▸ TASK GOAL: In the forum thread about Kafka ACLs on MSK, why can't the person who replies say whether the "Cluster" ACL is required?

▸ GIVEN PASSAGE:
Thanks a lot @larsbrekken Much appreciated. Do you know if this is required as well ?

resource "kafka_acl" "admin_cluster" {
  resource_name       = "*"
  resource_type       = "Cluster"
  acl_principal       = "User:CN=admin-user"
  acl_operation       = "All"
  acl_permission_type = "Allow"
  acl_host            = "*"
}

When I try to add it to MSK cluster I get:

kafka_acl.admin_cluster: Creating...

Error: kafka server: This most likely occurs because of a request being malformed by the client library or the message was sent to an incompatible broker. See the broker logs for more details.

  on main.tf line 67, in resource "kafka_acl" "admin_cluster":
  67: resource "kafka_acl" "admin_cluster" {


Constantin07 avatar Mar 20 '20 17:03 Constantin07

@Constantin07 Sorry, I'm not familiar with the Cluster resource type. I searched our scripts and we're not defining that anywhere.

In case you missed it, broker logs are available in MSK now (you can e.g. direct them to an S3 bucket). Perhaps reviewing those would give you enough information to resolve the issue.

▸ DATA:
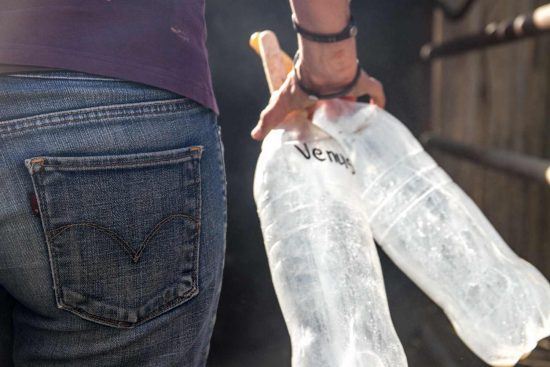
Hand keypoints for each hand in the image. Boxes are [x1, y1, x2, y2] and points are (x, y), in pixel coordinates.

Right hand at [251, 59, 384, 140]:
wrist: (323, 68)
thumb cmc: (302, 84)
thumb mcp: (281, 105)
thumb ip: (269, 120)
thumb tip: (255, 136)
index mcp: (313, 96)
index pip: (314, 112)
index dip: (315, 123)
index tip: (316, 136)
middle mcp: (330, 92)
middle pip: (334, 109)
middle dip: (334, 121)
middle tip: (336, 139)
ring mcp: (347, 87)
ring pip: (352, 102)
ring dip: (353, 114)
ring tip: (354, 133)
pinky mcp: (361, 82)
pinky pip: (374, 91)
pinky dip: (377, 100)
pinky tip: (376, 111)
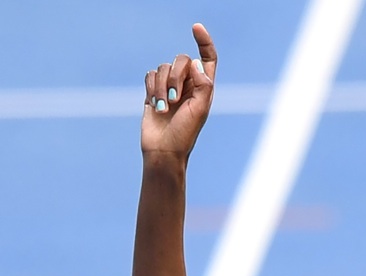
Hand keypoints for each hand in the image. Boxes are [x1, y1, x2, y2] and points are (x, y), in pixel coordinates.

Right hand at [141, 23, 217, 160]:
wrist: (164, 149)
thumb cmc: (185, 133)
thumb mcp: (200, 109)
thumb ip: (203, 85)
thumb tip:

▸ OUTPUT FOR THIS EXERCISE: They aren't familiar with the Cluster resource type. When they searched their own scripts, they found that they don't define it anywhere.